Le dessin animé de Walt Disney, sorti en 1989, dont s’inspire le nouveau film, mettait en scène une sirène rousse prénommée Ariel, et un crabe chanteur à l’accent jamaïcain. La grande majorité des critiques récentes soutiennent qu’un personnage de sirène noire ne respecterait pas l’intention du conte de fées original.
Or les contes de fées ont toujours été réadaptés au gré des époques. Le film de Disney en 1989 était déjà radicalement différent de l’œuvre de Hans Christian Andersen, un écrivain un peu en marge de la société, bisexuel, et incapable d’exprimer ses désirs. Loin d’être la romance chère aux fans de Disney, sa Petite Sirène est en fait le récit d’un amour torturé et non partagé, écrit au moment où l’homme dont il était épris se mariait.
Cendrillon, de l’Asie à l’Europe
L’indignation suscitée par les contes de fées qui jouent avec les codes ethniques et culturels est injustifiée. La plupart des cultures regorgent de variantes de contes populaires, que l’on retrouve dans tous les pays du monde. La façon dont on les raconte a évolué, elle aussi. Initialement transmis de façon orale, ils ont fait l’objet de versions littéraires, dès le XVIIe siècle, cinématographiques ou télévisuelles et de jeux, à partir du XXe siècle.
C’est précisément grâce à ces adaptations constantes à de nouveaux publics et standards culturels que les contes de fées ont perduré.

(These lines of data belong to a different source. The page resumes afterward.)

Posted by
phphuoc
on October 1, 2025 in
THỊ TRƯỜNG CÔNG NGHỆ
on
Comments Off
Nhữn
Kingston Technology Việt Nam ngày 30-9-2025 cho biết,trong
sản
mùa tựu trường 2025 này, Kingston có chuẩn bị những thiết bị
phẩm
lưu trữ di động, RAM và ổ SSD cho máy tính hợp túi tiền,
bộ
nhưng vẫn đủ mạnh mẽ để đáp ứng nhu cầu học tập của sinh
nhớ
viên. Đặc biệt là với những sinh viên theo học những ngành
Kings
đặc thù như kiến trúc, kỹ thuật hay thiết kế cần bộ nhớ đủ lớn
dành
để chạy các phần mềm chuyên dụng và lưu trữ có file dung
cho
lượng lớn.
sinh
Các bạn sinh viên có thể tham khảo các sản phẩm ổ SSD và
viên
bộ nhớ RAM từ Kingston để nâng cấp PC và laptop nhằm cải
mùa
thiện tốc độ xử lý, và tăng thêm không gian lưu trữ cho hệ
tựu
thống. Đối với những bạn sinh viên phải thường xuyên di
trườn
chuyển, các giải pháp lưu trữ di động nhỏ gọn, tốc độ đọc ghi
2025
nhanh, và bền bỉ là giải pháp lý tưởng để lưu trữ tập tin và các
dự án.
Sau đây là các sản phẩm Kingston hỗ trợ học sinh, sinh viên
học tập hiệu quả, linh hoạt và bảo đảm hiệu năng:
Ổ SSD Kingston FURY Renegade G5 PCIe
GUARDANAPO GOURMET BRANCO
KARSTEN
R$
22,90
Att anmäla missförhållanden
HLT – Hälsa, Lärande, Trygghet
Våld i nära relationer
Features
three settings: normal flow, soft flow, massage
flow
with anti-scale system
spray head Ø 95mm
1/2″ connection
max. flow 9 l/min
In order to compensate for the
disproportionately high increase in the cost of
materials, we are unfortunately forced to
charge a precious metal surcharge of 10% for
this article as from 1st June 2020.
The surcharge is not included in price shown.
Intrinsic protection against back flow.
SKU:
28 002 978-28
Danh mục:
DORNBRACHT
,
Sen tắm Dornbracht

Ainsi, la première version connue de Cendrillon, Yeh-Hsien est chinoise. Elle a été publiée vers 850, alors que celle de Charles Perrault, dont se sont inspirées la plupart des adaptations que l’on connaît aujourd’hui, date de 1697. Et ce n’est pas sa marraine mais des arêtes de poisson qui vont exaucer les vœux de Yeh-Hsien. Si les contes de fées ne devaient « appartenir » qu’à la première culture dont ils sont issus, la logique voudrait que Cendrillon soit chinoise.
La souffrance de la Petite Sirène
Les adaptations animées de Walt Disney, à commencer par Blanche-Neige, en 1937, ont fini par constituer le prisme culturel à travers lequel nous appréhendons les contes de fées. C’est une des raisons pour lesquelles nous n’avons plus conscience des diverses origines et traditions qui les entourent. Et ces films, destinés à un public familial, sont une version aseptisée de contes souvent bien plus effroyables et dérangeants.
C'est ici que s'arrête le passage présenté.